The Great Waffler, William Hague, has said that under the Tories Britain would pursue “close” ties with the US, and expressed concerns about the EU’s direction. Now, I have my own reservations on the EU’s direction, but I suspect that myself and Mr. Hague have slightly different thoughts on the matter.
The inference that the Conservatives have made what he calls a “strategic decision” not to pick a fight with Europe from the off suggests that they would love to indulge in a little Euro-bashing, but can’t afford to given the political landscape.
He blames the financial crisis for diminishing the UK’s infuence in the world, conveniently sidestepping one of the major events which opened the nation to criticism from all quarters, namely the country’s support for the invasion of Iraq. Of course, it’s sheer coincidence that the Tories supported the invasion too, invalidating it as a political bat with which to beat Labour. Economic policy, on the other hand, is a favourite line of Conservative rhetoric at the moment, even if they are hopelessly confused about specifics.
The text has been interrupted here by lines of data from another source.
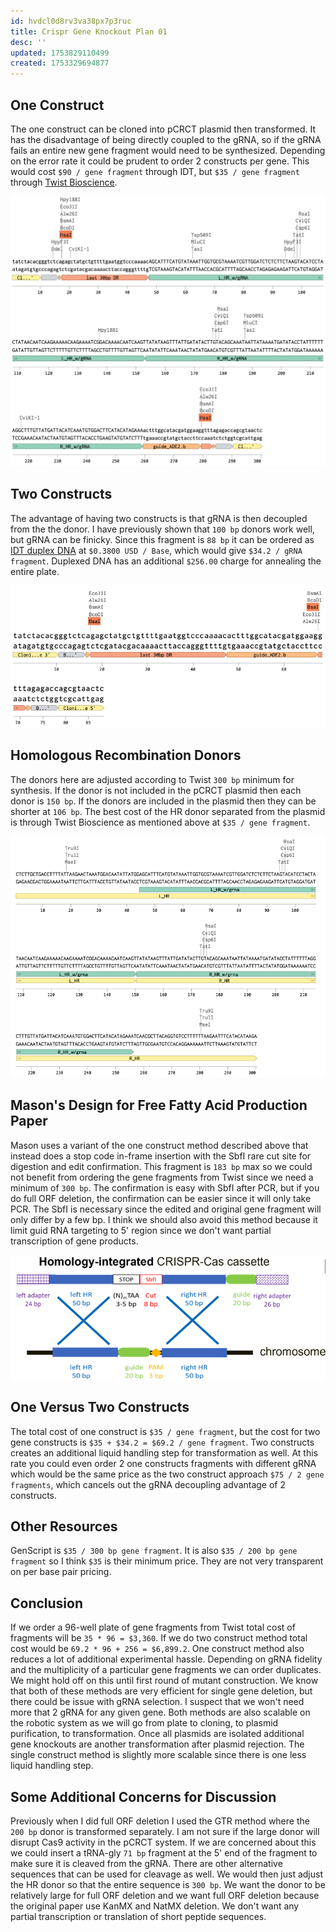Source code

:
 ```yaml
---
id: hvdcl0d8rv3va38px7p3ruc
title: Crispr Gene Knockout Plan 01
desc: ''
updated: 1753829110499
created: 1753329694877
---
```


## One Construct

The one construct can be cloned into pCRCT plasmid then transformed. It has the disadvantage of being directly coupled to the gRNA, so if the gRNA fails an entire new gene fragment would need to be synthesized. Depending on the error rate it could be prudent to order 2 constructs per gene. This would cost `$90 / gene fragment` through IDT, but `$35 / gene fragment` through [Twist Bioscience](https://www.twistbioscience.com/products/genes/gene-synthesis?utm_source=google&utm_medium=cpc&utm_campaign=PSR-GLBL-FY21-1808-MULTI-Branded&adgroup=114820227343&utm_term=twist%20gene%20synthesis&utm_content=kwd-328618241911&creative=746872570041&device=c&matchtype=b&location=9022185&gad_source=1&gad_campaignid=12057309113&gbraid=0AAAAADdPWR-6skqaz_dpplXVoyKeaK-9A&gclid=Cj0KCQjwkILEBhDeARIsAL--pjz7NYmPm824Swla1FyVH4IfWp7kmQzlBxxqgLognY7WXpWSwdWDZfEaAp3YEALw_wcB&tab=fragment).

![](./assets/images/experiments.006.crispr-gene-knockout-plan-01.md.pCRCT-full-ORF-HR.png)

## Two Constructs

The advantage of having two constructs is that gRNA is then decoupled from the the donor. I have previously shown that `100 bp` donors work well, but gRNA can be finicky. Since this fragment is `88 bp` it can be ordered as [IDT duplex DNA](https://www.idtdna.com/pages/products/custom-dna-rna/dna-oligos/custom-dna-oligos) at `$0.3800 USD / Base`, which would give `$34.2 / gRNA fragment`. Duplexed DNA has an additional `$256.00` charge for annealing the entire plate.

![](./assets/images/experiments.006.crispr-gene-knockout-plan-01.md.pCRCT-full-ORF-no-HR-donor.png)

## Homologous Recombination Donors

The donors here are adjusted according to Twist `300 bp` minimum for synthesis. If the donor is not included in the pCRCT plasmid then each donor is `150 bp`. If the donors are included in the plasmid then they can be shorter at `106 bp`. The best cost of the HR donor separated from the plasmid is through Twist Bioscience as mentioned above at `$35 / gene fragment`.

![](./assets/images/experiments.006.crispr-gene-knockout-plan-01.md.full-ORF-replacement-HR-donors.png)

## Mason's Design for Free Fatty Acid Production Paper

Mason uses a variant of the one construct method described above that instead does a stop code in-frame insertion with the SbfI rare cut site for digestion and edit confirmation. This fragment is `183 bp` max so we could not benefit from ordering the gene fragments from Twist since we need a minimum of `300 bp`. The confirmation is easy with SbfI after PCR, but if you do full ORF deletion, the confirmation can be easier since it will only take PCR. The SbfI is necessary since the edited and original gene fragment will only differ by a few bp. I think we should also avoid this method because it limit guid RNA targeting to 5' region since we don't want partial transcription of gene products.

![](./assets/images/experiments.006.crispr-gene-knockout-plan-01.md.mason-s-design-for-free-fatty-acid-production-paper.png)

## One Versus Two Constructs

The total cost of one construct is `$35 / gene fragment`, but the cost for two gene constructs is `$35 + $34.2 = $69.2 / gene fragment`. Two constructs creates an additional liquid handling step for transformation as well. At this rate you could even order 2 one constructs fragments with different gRNA which would be the same price as the two construct approach `$75 / 2 gene fragments`, which cancels out the gRNA decoupling advantage of 2 constructs.

## Other Resources

GenScript is `$35 / 300 bp gene fragment`. It is also `$35 / 200 bp gene fragment` so I think `$35` is their minimum price. They are not very transparent on per base pair pricing.

## Conclusion

If we order a 96-well plate of gene fragments from Twist total cost of fragments will be `35 * 96 = $3,360`. If we do two construct method total cost would be `69.2 * 96 + 256 = $6,899.2`. One construct method also reduces a lot of additional experimental hassle. Depending on gRNA fidelity and the multiplicity of a particular gene fragments we can order duplicates. We might hold off on this until first round of mutant construction. We know that both of these methods are very efficient for single gene deletion, but there could be issue with gRNA selection. I suspect that we won't need more that 2 gRNA for any given gene. Both methods are also scalable on the robotic system as we will go from plate to cloning, to plasmid purification, to transformation. Once all plasmids are isolated additional gene knockouts are another transformation after plasmid rejection. The single construct method is slightly more scalable since there is one less liquid handling step.

## Some Additional Concerns for Discussion

Previously when I did full ORF deletion I used the GTR method where the `200 bp` donor is transformed separately. I am not sure if the large donor will disrupt Cas9 activity in the pCRCT system. If we are concerned about this we could insert a tRNA-gly `71 bp` fragment at the 5' end of the fragment to make sure it is cleaved from the gRNA. There are other alternative sequences that can be used for cleavage as well. We would then just adjust the HR donor so that the entire sequence is `300 bp`. We want the donor to be relatively large for full ORF deletion and we want full ORF deletion because the original paper use KanMX and NatMX deletion.  We don't want any partial transcription or translation of short peptide sequences.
The reason that the UK’s economy is suffering is because we have moved away from being an economy that produced things, and become an economy that relies too much on The City to use financial jiggery-pokery to make it seem as though the economy’s growing, whereas in fact the only growth is in share prices. Dr. Paul Cockshott has published an excellent critique of the current financial situation over at Though Cowards Flinch (the comments sections of the two posts on Keynes are particularly enightening).
However, Hague pins the blame on Labour’s over-borrowing while its been in power. While this has impeded any government attempts to intervene in the current situation, it is not a cause of the economic situation. Germany has functioned reasonably well with a sizeable budget deficit for years now, and Greece would have been fineĀ if its credit rating had not been downgraded, thereby increasing the cost of borrowing.
Hague maintains that if Labour triumphs, Britain will be taken “backwards towards a Seventies-style model” in terms of economic policy, but his refusal to cooperate with Europe will move Britain back to a foreign policy which hasn’t been seen since the 1930s – obsessed with international prestige and a global superpower status despite the challenges it faces, to the detriment of other, far more important issues.
Britain, as a nation of 60 million, has vast disadvantages just in size when it comes to competing economically with the big boys, but the Tory obsession with maintaining the UK’s place in the sun could lead to a Britain that is isolated from Europe, and overly-reliant on a United States that, economically and politically, is increasingly marginalised on the international scene.